» Problems to solve
A. Check each statement against the forum thread on 2022 Chevy Bolt EUV torque and power curves below. For each, answer yes or no and quote the deciding words of the thread: (i) The figures under discussion come from measurement or test data. (ii) The 2016 Tesla launch data show that full current draw takes 1.3 seconds to reach. (iii) Setting up real electric motor testing with an inline torque measurement is economical.
B. Write out the passage of the Chevy Bolt EUV torque curves thread starting at "That is not" and ending at "is just mathturbation.".
C. Continue the forum thread on Chevy Bolt EUV torque and power curves from where it stops.

# 2022 Chevy Bolt EUV Torque/power curves



## kennybobby (Aug 10, 2012)

That is not measurement or test data. 

It is from a ProfessCar software simulation, written by Pawel Zai, using OEM sales and marketing "performance specs" to guesstimate 0-60 and 1/4 mile times.

Without voltage and current data it is just mathturbation.

Here is a Tesla ludicrous launch mode run data from 2016 showing the "flat" torque command at T=0 which then has a pullback after launch to control wheel spin. Even with all that it takes 1.3 seconds to reach full current draw. i'm sure Chevy and all the OEMs do something similar to limit current if given WOT


----------



## Ken S (8 mo ago)

Measuring torque in an automotive driveline is not trivial. Can anyone recommend an economical technique to measure torque in the range of 200~250 ft-lb?


----------



## brian_ (Feb 7, 2017)

Ken S said:


> Measuring torque in an automotive driveline is not trivial. Can anyone recommend an economical technique to measure torque in the range of 200~250 ft-lb?


Do you want to measure the torque output of a separate motor, or the complete powertrain in a car? Dynos are available for both, and 200~250 ft-lb at the motor output shaft is a routine automotive value. It's a service you normally just buy.

If you want to do this in a home garage way, especially for a separate motor, you can drive a brake rotor with a caliper clamping it, and the caliper on a pivoting mount restrained by a lever arm with a load cell (such as a hydraulic cylinder with a pressure gauge) measuring the force required to anchor the arm. Torque equals force multiplied by lever arm length; power equals torque multiplied by power, and the whole thing will only work in brief spurts until the brake pads overheat. This is basically how the data published by NetGain for their motors is obtained; it's also where the term "brake horsepower" originated.

Real electric motor performance testing is done by driving a generator with the motor, varying the load by controlling the generator, and measuring torque in the shaft with an inline torque measurement (typically based on strain gauges in a calibrated shaft section). That's not economical to set up.

» Information given
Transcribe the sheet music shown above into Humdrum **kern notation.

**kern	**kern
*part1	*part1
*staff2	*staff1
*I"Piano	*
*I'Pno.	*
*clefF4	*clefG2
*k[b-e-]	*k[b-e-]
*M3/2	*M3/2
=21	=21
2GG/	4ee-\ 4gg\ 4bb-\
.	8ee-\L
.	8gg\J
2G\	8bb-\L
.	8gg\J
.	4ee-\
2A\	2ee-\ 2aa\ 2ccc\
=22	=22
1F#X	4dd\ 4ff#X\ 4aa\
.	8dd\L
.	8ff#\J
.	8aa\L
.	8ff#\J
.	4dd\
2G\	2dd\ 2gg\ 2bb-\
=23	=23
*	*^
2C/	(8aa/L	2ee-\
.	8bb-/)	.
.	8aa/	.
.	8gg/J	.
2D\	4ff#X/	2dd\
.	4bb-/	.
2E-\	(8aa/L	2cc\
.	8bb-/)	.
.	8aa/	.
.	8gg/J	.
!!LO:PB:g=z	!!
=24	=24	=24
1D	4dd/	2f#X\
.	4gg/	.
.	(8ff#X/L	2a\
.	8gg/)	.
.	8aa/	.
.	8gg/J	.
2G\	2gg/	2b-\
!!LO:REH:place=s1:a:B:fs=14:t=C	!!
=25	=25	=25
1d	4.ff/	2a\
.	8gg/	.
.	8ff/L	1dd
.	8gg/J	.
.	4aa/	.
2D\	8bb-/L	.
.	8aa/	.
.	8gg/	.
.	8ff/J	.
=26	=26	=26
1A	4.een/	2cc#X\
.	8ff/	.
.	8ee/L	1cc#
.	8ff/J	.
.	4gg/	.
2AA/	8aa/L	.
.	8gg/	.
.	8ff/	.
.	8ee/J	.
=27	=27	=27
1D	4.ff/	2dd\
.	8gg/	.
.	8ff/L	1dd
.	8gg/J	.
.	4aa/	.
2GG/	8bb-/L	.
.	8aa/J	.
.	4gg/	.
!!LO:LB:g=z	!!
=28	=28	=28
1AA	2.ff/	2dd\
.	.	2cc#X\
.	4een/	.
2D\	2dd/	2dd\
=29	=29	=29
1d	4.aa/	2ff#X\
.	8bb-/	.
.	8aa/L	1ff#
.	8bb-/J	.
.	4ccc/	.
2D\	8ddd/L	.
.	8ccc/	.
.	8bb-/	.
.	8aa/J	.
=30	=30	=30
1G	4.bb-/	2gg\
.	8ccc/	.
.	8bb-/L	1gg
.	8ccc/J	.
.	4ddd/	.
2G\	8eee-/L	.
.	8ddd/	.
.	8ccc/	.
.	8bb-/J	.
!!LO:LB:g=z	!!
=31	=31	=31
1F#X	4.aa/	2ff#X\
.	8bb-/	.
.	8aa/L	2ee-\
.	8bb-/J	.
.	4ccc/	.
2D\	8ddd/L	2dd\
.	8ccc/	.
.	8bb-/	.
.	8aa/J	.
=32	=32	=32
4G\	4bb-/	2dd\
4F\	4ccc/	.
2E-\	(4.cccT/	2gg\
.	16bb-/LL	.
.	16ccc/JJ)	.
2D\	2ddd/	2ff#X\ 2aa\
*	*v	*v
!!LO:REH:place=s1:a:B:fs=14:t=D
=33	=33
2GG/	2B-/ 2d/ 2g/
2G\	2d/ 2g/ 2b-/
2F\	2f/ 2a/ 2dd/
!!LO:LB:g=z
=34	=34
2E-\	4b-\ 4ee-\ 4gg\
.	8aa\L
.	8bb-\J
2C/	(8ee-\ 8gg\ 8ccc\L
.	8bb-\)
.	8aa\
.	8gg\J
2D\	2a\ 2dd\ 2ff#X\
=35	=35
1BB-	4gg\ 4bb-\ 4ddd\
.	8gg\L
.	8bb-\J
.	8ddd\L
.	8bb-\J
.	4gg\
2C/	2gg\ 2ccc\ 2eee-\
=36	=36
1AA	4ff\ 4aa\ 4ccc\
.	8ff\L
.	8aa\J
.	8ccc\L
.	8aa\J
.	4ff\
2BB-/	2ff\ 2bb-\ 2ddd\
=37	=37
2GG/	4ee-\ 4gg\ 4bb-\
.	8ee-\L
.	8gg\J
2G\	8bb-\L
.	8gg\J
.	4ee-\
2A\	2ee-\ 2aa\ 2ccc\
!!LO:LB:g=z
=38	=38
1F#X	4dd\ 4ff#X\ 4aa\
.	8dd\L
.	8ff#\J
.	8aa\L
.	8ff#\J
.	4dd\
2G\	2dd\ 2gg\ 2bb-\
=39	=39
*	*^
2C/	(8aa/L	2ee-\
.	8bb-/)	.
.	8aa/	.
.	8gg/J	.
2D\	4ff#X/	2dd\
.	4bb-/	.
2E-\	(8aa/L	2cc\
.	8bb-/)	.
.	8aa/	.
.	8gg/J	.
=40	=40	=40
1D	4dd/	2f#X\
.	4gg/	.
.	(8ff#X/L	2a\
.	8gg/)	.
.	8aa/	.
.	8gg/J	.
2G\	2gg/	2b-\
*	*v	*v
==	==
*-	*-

» Responses per task
A.
(i) No: "That is not measurement or test data."
(ii) Yes: "Even with all that it takes 1.3 seconds to reach full current draw."
(iii) No: "That's not economical to set up."

B.
That is not measurement or test data. 

It is from a ProfessCar software simulation, written by Pawel Zai, using OEM sales and marketing "performance specs" to guesstimate 0-60 and 1/4 mile times.

Without voltage and current data it is just mathturbation.

C.
----------



## Ken S (8 mo ago)

Thanks, Brian. 

I see the error in my late-night posting (serves me tight) It seems I omitted a key term from my post: "In situ." 

I'd like to measure motor torque in an EV while the vehicle in motion, under normal driving conditions.


----------



## remy_martian (Feb 4, 2019)

In the Bolt you have the instantaneous power usage given to you in the instrument panel in kW. You can derive the torque with some math from that and knowing the SoC to get the current consumption (which is torque). An OBD-II monitor might give you more/better data if you want accuracy.

Easier to go to a tuner and do a dyno run.


----------



## brian_ (Feb 7, 2017)

Ken S said:


> Thanks, Brian.
> 
> I see the error in my late-night posting (serves me tight) It seems I omitted a key term from my post: "In situ."
> 
> I'd like to measure motor torque in an EV while the vehicle in motion, under normal driving conditions.


Ah... that makes sense. 

I see three approaches:
*Power or current and efficiency*
remy_martian described this one: the car reports the electrical power used at any moment. That power divided by an assumed efficiency is the power being delivered. Power divided by speed is torque. This will be close except in extreme conditions (very high or low load or speed), where efficiency changes substantially.

If the car reports motor (not battery) current that's even better: the motor has an ideally constant ratio of current to torque, and if you can determine that from any condition you can apply the same ratio with reasonable accuracy even in significantly different conditions.

Apparently some of the Tesla in-car displays include torque, and this is essentially how they are determining it... but they have not just one ratio but a detailed map of motor current to torque built during the development of the motor. And they used a torque meter to measure the motor's output torque during testing to build that map. This level of sophistication is not realistically a DIY solution.

*Performance*
The acceleration of the vehicle, minus the drag, indicates how hard it is being propelled. You can work this out in terms of power (torque multiplied by shaft speed equals power), or of force (torque to wheels equals force times tire radius), but either way you need to know how much drag there is, and that can be determined by a coastdown test (and is roughly indicated by power consumption at constant speed).

*Direct measurement*
... or at least relatively direct: turn the axle shafts into torque transducers by fitting the with strain gauges (and a way to read the gauges on a spinning shaft!). This is theoretically sound, technically feasible (it's how real inline torque meters work), but in practice not an easy project or anything that I would expect a DIY enthusiast to do.


----------



## Ken S (8 mo ago)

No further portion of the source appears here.